“I will definitely be back for more conversation with Mr Muhammad … and, of course, more books,” another wrote.
Though the reception from the Lansdale community has generally been warm, including a local business award, reaction to the store has gone both ways.
“I was getting mixed reviews, as far as some people were saying how it was racist that they have a Black bookstore, because there are no white bookstores,” Muhammad said.
He wants to make one thing clear: The Black Reserve is not a Black bookstore. The store just happens to specialize in Black literature.
“When I go to bookstores … and say, ‘Where is your Black section or your African American section?’ they would direct me to where the books were on the shelves, usually a very small section, right? One or two shelves,” Muhammad said. “So you’re telling me that everything that Black people wrote in the history of literature can fit on two shelves, right? So that bookstore is 99.8% white. So what do they call that bookstore? They don’t call it ‘the white bookstore.’ They call it Borders and Barnes & Noble.”
Reaching beyond Lansdale, too
Although the Black Reserve does not have the resources of a large operation like Barnes & Noble, that hasn’t stopped Muhammad from reaching bookworms.
“I have shipped books everywhere — California, Colorado, Texas, Florida. Like literally everywhere. It’s been amazing,” Muhammad said.
At the start of the pandemic, he was forced to close his doors and shift completely online. And while many businesses struggled, the bookstore found a niche as people began to gravitate to reading.
“When the pandemic first hit us, in our infinite wisdom, a lot of people felt that they would just go home, they would lock themselves in their homes, and they would just watch Netflix the entire pandemic, or they would watch cable,” Muhammad said. “But an amazing thing happened: A lot of people started contacting me for books and literature, because I know they were getting tired of just sitting around watching movies and watching TV all day.”
Around the time the store was set to open again, anti-racism protests were happening nationwide. And with those protests came a particular interest in Black books.
“So a lot of people were, I would say, trying to improve themselves, or improve their understanding of what was going on. And what better place to improve your understanding of what’s going on, especially from a Black perspective or with social justice issues, than a bookstore that specializes in Black literature,” Muhammad said.
Soon, he began selling out of books, including some that were out of stock at the larger bookstores.
With anti-racism book clubs all the rage, newer white customers even came to the store with lists, trying to find books like “How to Be an Antiracist,” “White Fragility” and “The New Jim Crow.”
“So when these books came out, they only came up with a certain number of them because … they weren’t that popular, right? I mean, some people got them,” Muhammad said. “Everybody wanted them. You couldn’t get them on Amazon.”
When customers found out those books were not available, he began to recommend that they read the classics. From James Baldwin and Richard Wright to Malcolm X and Assata Shakur, there’s a list of Black writers whose catalogue is perfect for the moment we are living in, Muhammad said.

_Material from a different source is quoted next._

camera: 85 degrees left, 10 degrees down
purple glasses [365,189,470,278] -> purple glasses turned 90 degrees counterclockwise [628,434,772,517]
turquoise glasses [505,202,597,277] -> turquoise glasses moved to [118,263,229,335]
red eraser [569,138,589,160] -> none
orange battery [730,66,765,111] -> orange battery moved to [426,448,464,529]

He believes there was an inevitability to the events that transpired last summer.
“That’s one of the biggest problems with race relations. In any relationship, for a relationship to bloom and blossom and to be amazing, it takes a mutual exchange of information. It can’t be a one-sided story,” Muhammad said.
And a one-sided story is written all over Lansdale, a place where Confederate flags are not hard to miss, he said.

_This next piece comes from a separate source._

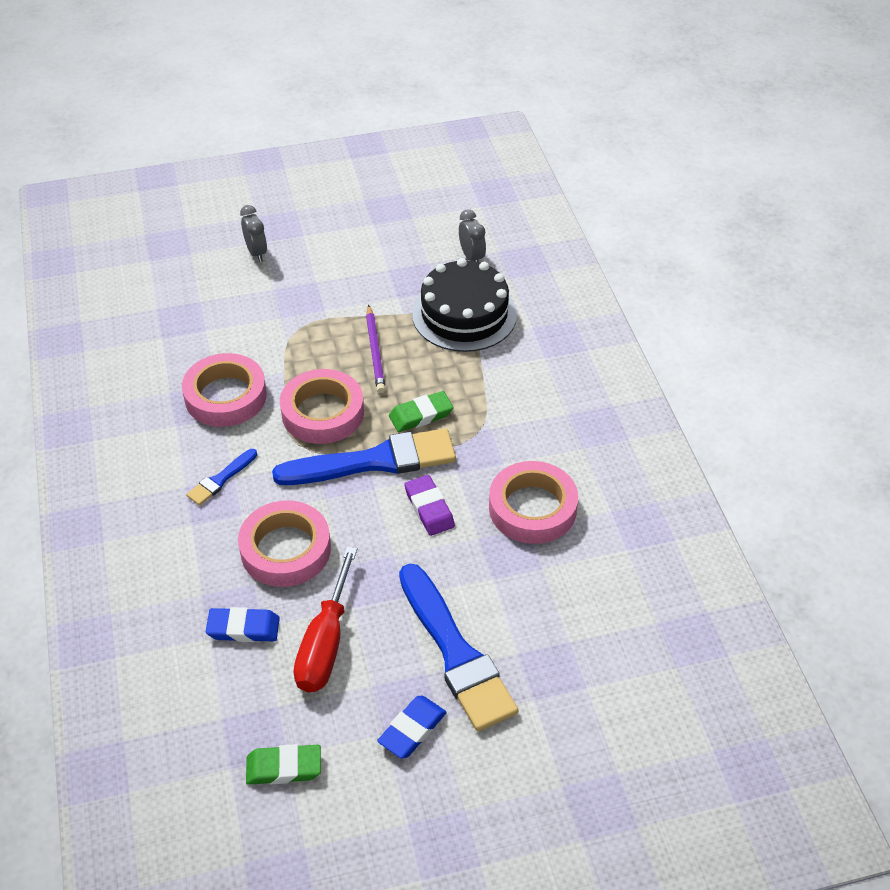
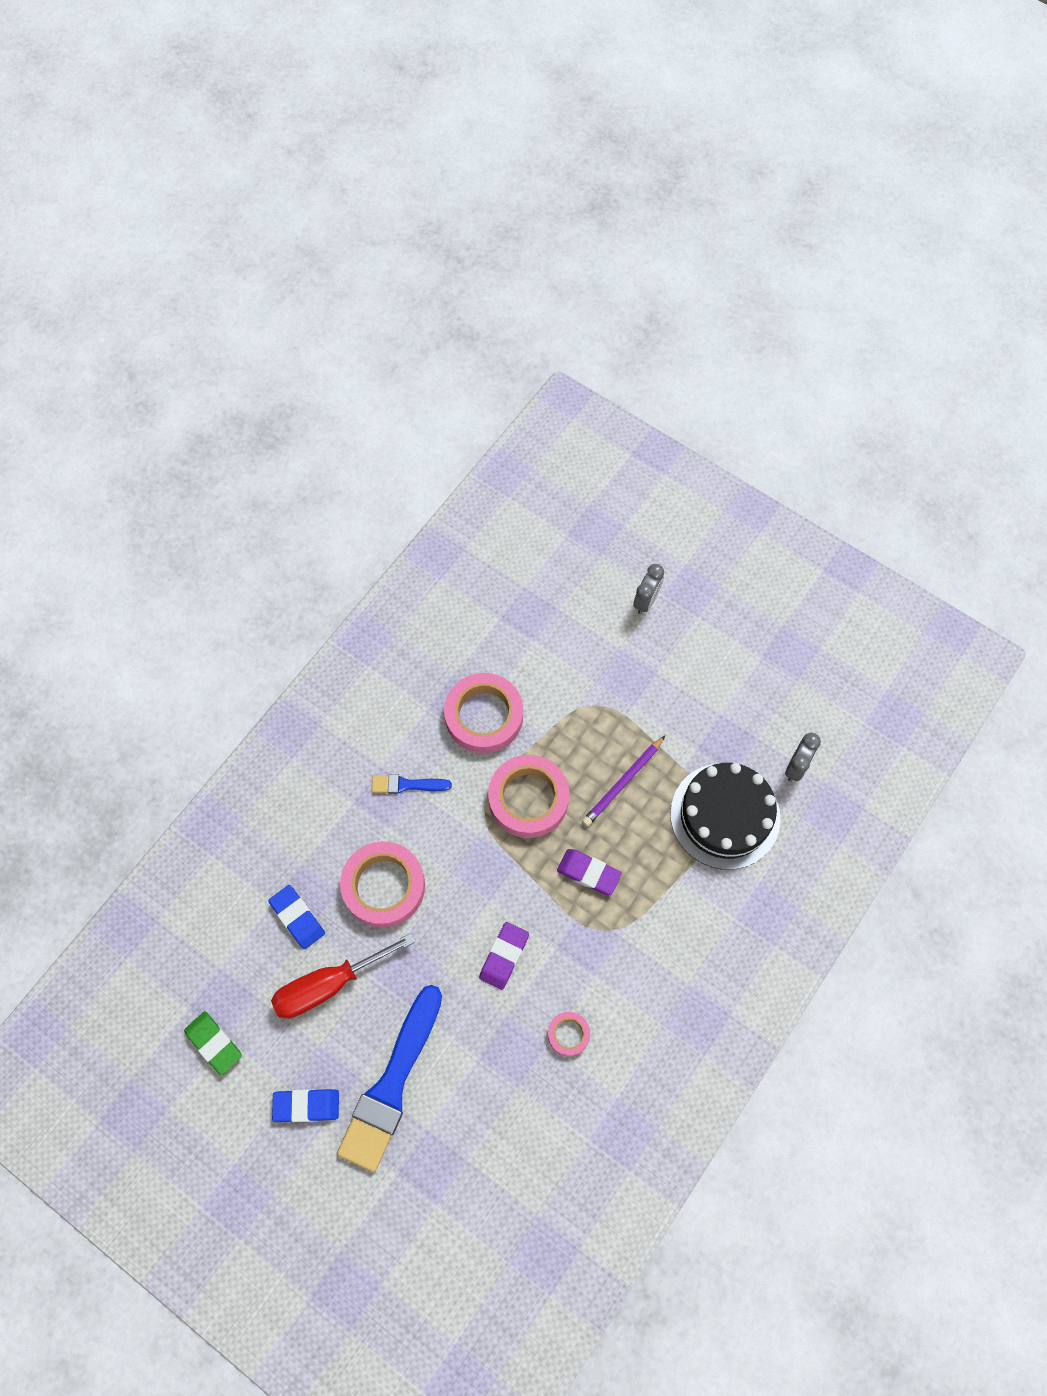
camera: 50 degrees right, 20 degrees up
blue brush [272,429,456,485] -> none
green eraser [389,391,454,432] -> purple eraser [557,849,622,895]
pink tape [489,461,578,544] -> pink tape [548,1012,590,1056], size x0.49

“The first step to recovery is that you first have to admit that you have a problem. I think for the longest time in this area, they believed there wasn’t a problem. But you only believe there wasn’t a problem because everybody looked like you,” Muhammad said.
In a pandemic-less world, Muhammad holds community outreach events at which he talks to youth in the area. Through those conversations, he said, he has learned of implicit biases negatively affecting Black students around the neighborhood.

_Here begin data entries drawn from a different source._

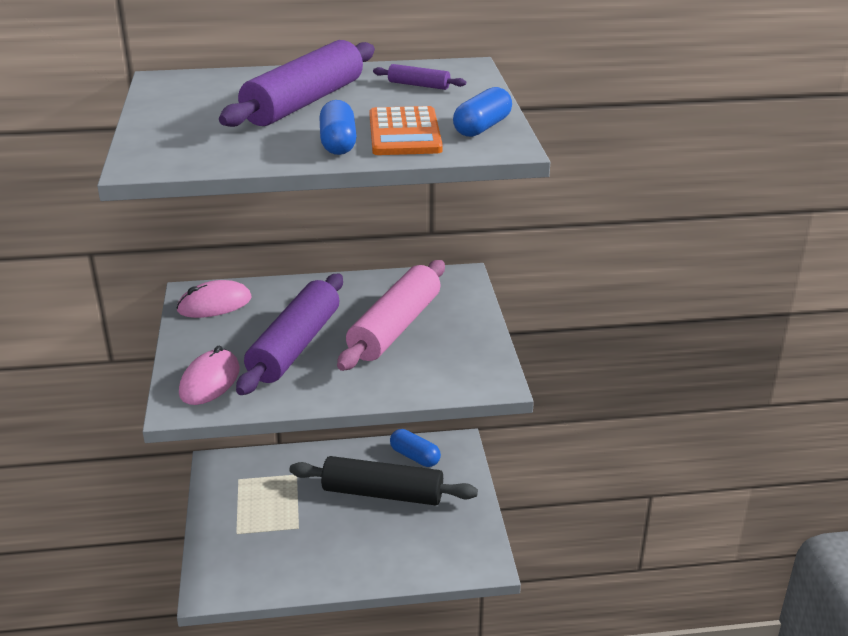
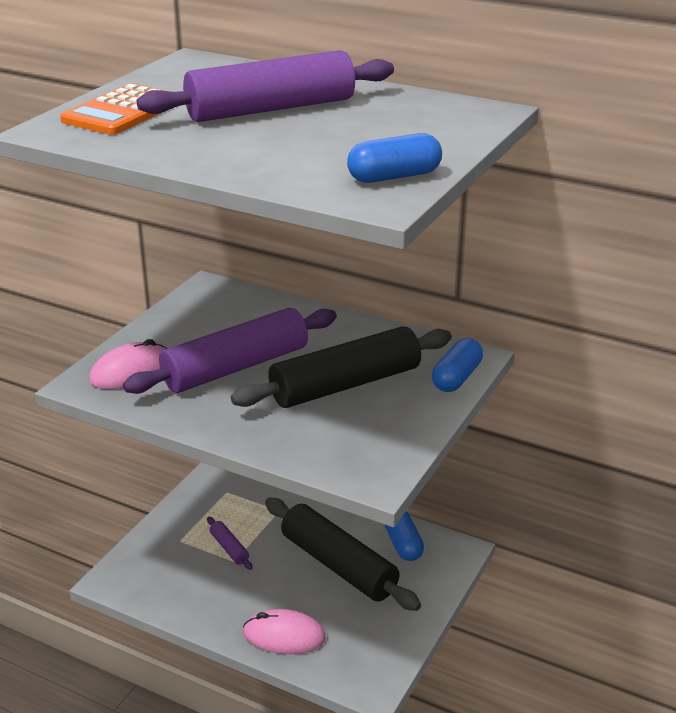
camera: 35 degrees right, 0 degrees up
pink mouse [176,280,252,318] -> pink mouse moved to [243,609,326,654]
blue capsule [319,100,357,155] -> blue capsule moved to [432,338,483,392]
pink rolling pin [337,260,445,371] -> black rolling pin [231,326,452,408]
orange calculator [369,106,443,155] -> orange calculator moved to [60,83,171,135]
purple rolling pin [373,64,466,90] -> purple rolling pin moved to [207,517,252,570]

“It’s hard to hear a young person, a child … feel so defeated due to their experience inside the schools … And one of the biggest misconceptions is that Black children that live in the Greater Philadelphia area have it all together, and our parents have it all together,” Muhammad said.
The plight facing Black students in the schools is making them want to leave the community after graduating, according to Muhammad.
“Things are not fine,” he said.
However, he was genuinely surprised to see protests around the neighborhood. “That’s fantastic, because that tells me that something happened to a Black person and white people finally said, ‘Hey, that’s messed up.’”
As a resident of nearby Hatfield, Muhammad said that his criticisms of the community come from the heart.
“I think people glaze over this fact about me and this area. I’m fully locked in here. My business is here. My family is here. My house is here … I am dug in. I’m fully vested. I’m not speaking about Lansdale from an ivory tower. I am Lansdale. I am this area.”
He wants protests and conversations to be more than a fad. He wants them to have a long-lasting impact on the broader community and his family, including his 8-year old son.
“In 15 years, if he’s standing on Main Street talking about his life matters, then we’ll have all failed him.”